Она, вероятно, вложила нам в руки фонарики, постоянно лежавшие у входной двери для таких гостей, которые забывали, что здесь не город и снаружи темень. Пятьдесят шагов через черный лес до гостевого дома мы, должно быть, прошли обнявшись, неверным шагом, пытаясь идти рядом по тропке, где лучше двигаться гуськом. Там сразу, должно быть, легли в постель и крепко прижались друг к другу, желая большего, чем было тогда в моих силах. И я, должно быть, заснул, так и не осуществив желаемого.


Тихий разговор. Перешептывание. Кто-то стоял у кровати и смотрел на меня с тревогой. Стоявший явно преувеличивал тяжесть моего состояния, и я хотел сказать что-то смешное и успокаивающее, но язык не слушался и я не мог подобрать слова.

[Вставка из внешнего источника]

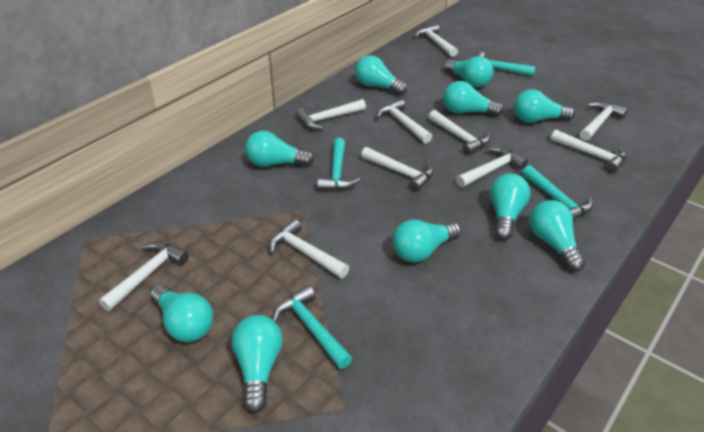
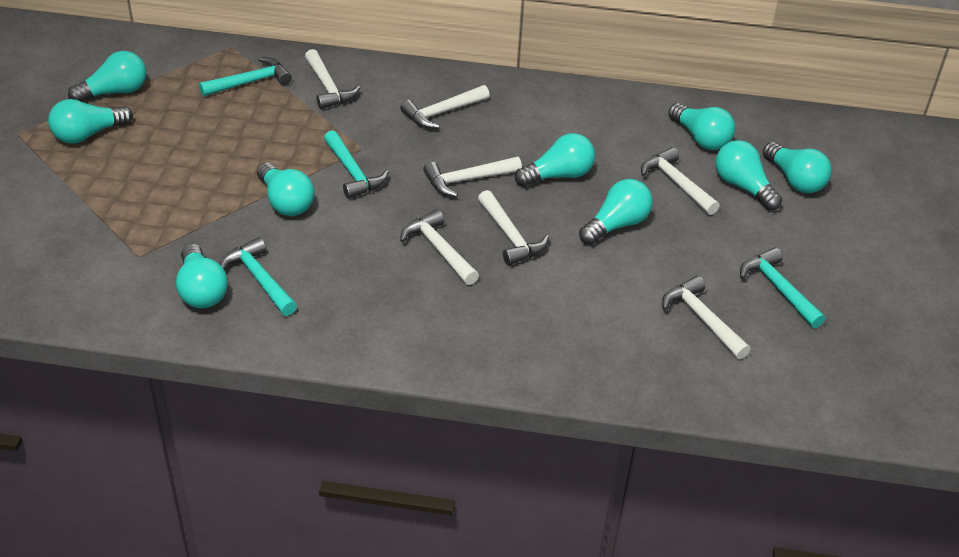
turquoise light bulb: 10 -> 9
white hammer: 10 -> 7

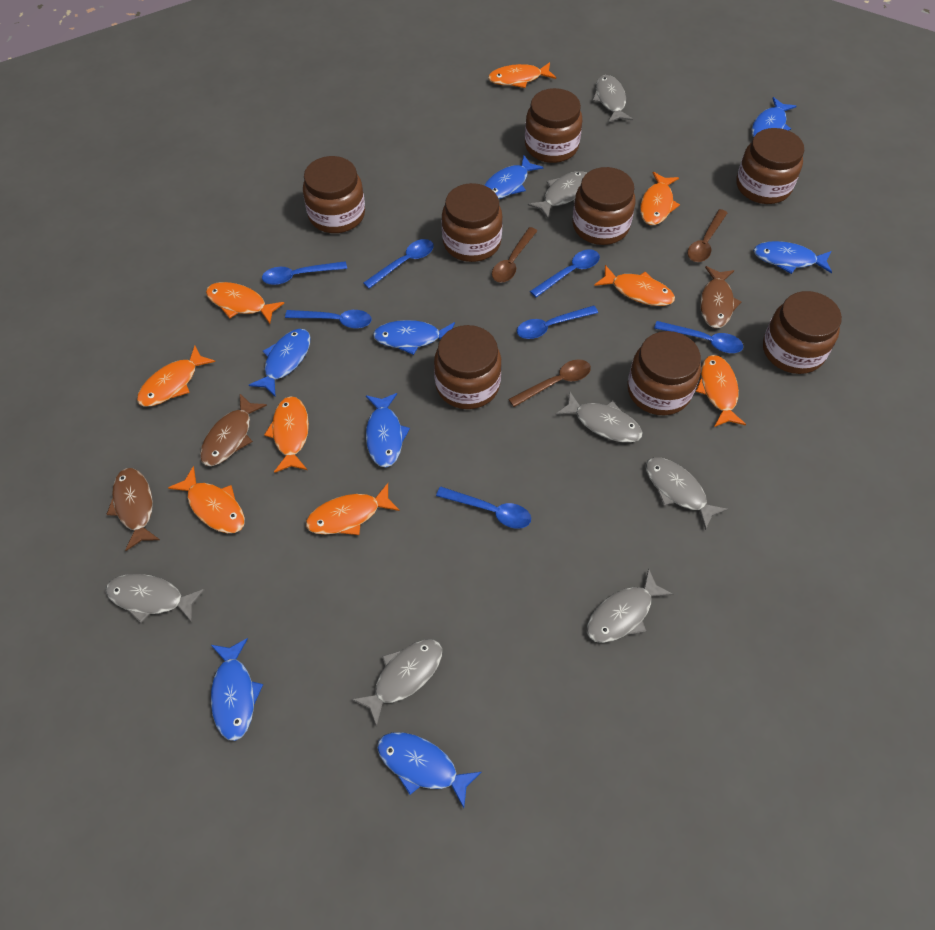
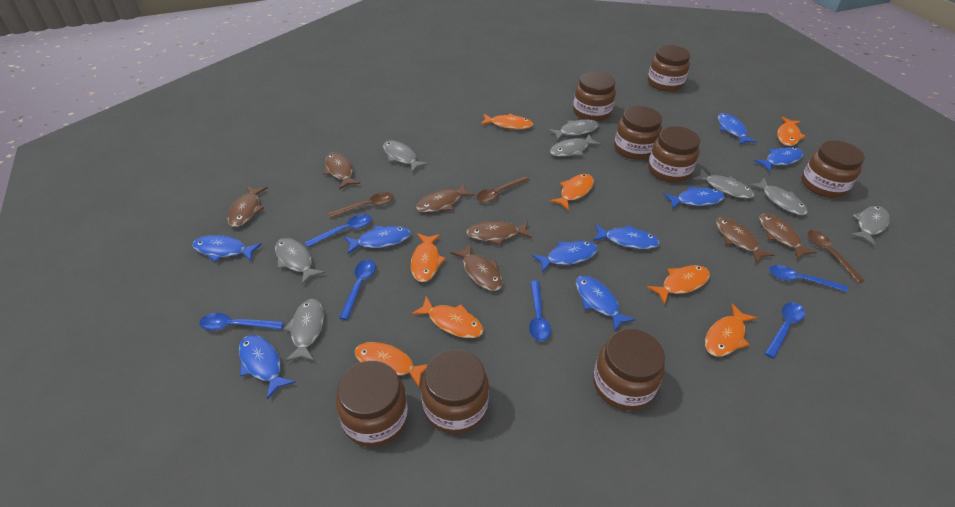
blue fish: 8 -> 9
blue spoon: 7 -> 6
brown fish: 3 -> 7
grey fish: 7 -> 8
orange fish: 9 -> 8

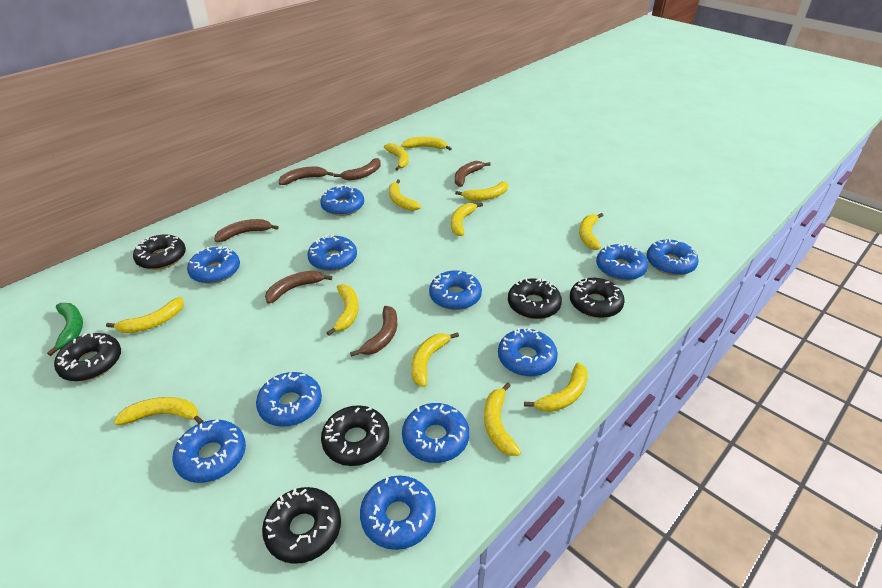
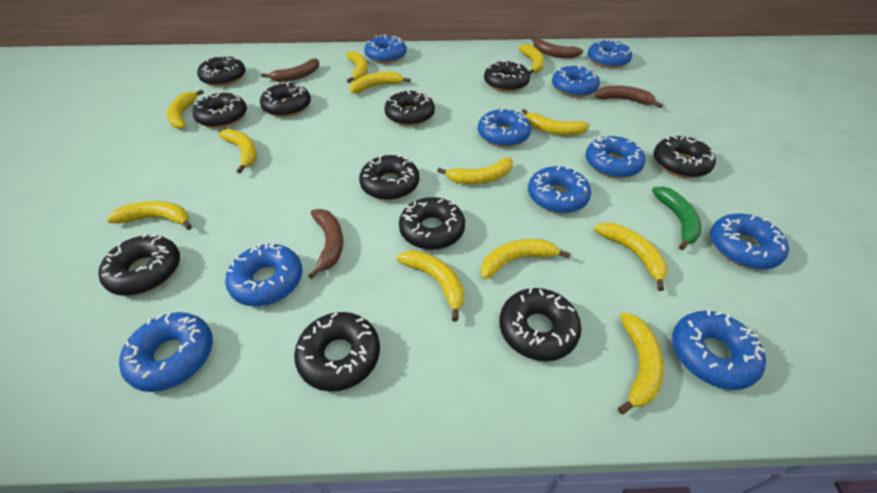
black donut: 6 -> 11
blue donut: 11 -> 10
brown banana: 6 -> 4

Я открыл глаза, повернулся к свету и увидел Салли; она стояла в халате у открытой двери и еле слышно с кем-то разговаривала – с няней, понял я. Салли была овеяна утром. Свет пронизывал тонкий халат, и я видел ее ноги. Она передала няне через дверь корзину с Ланг, ее шепот прекратился, раздались шаги девушки – сначала по полу веранды, потом три ступеньки вниз до беззвучной земли. Салли повернулась и увидела, что я не сплю.

– А! Проснулся!

– Надеюсь. Который час?

– Только полдевятого. Я думала, ты дольше будешь спать. Хочешь, поспи еще.

– Не хочу. Иди ко мне.

Она подошла, улыбаясь, в мягких шлепанцах по голому деревянному полу.

– Залезай.

Секундное колебание, взгляд в окно – и она распахнула и сбросила халат. Я смотрел, как она снимает через голову, обнажаясь, ночную рубашку, – молодая, мягкая, загорелая, оправившаяся от последствий тяжелых родов. Мгновение – и я притиснул ее к себе, зарылся лицом в ее грудь и заговорил в теплую кожу:

– Ты мне не снишься. Черт возьми, ты настоящая, ты мне не снишься! Давай больше никогда так не будем. Два месяца – это слишком. Два дня – и то слишком!

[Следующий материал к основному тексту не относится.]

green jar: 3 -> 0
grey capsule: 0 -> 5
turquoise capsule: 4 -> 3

Проснуться в раю. Мы этого не заслужили, не заработали, мы тут не по праву, это не продлится долго. Но даже только попробовать – до чего чудесно! Я почувствовал себя чумазой девочкой из рассказа Кэтрин Мэнсфилд – девочкой, успевшей до того, как ее прогнали, бросить взгляд на кукольный домик богатой одноклассницы ее старшей сестры. Я видела махонькую лампу.

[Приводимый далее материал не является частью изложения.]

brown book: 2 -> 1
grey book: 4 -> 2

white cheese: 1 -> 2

Все дни должны начинаться, как этот. Всякая жизнь должна быть похожа на те три недели, что последовали.

12

Салли была права, когда писала, что я люблю упорядоченность дня. В аспирантуре, когда надо было сделать больше дел за сутки, чем они могли вместить, когда постоянно давили обязательства и предельные сроки, когда я был и учащимся, и преподавателем, когда приходилось и писать, и проверять работы, готовиться к аспирантским экзаменам и следить на студенческих за порядком, присутствовать на заседаниях, искать в библиотеке книги, брать их и читать, – тогда, измученный всей этой тяжелой рутиной проверки чужих знаний и накопления своих, я мечтал, возможно, соблазняясь примерами сэра Уолтера Рэли и Джавахарлала Неру, о радостях одиночного заключения. Ничто, казалось мне, не приносит человеку столько добра, как хороший долгий тюремный срок.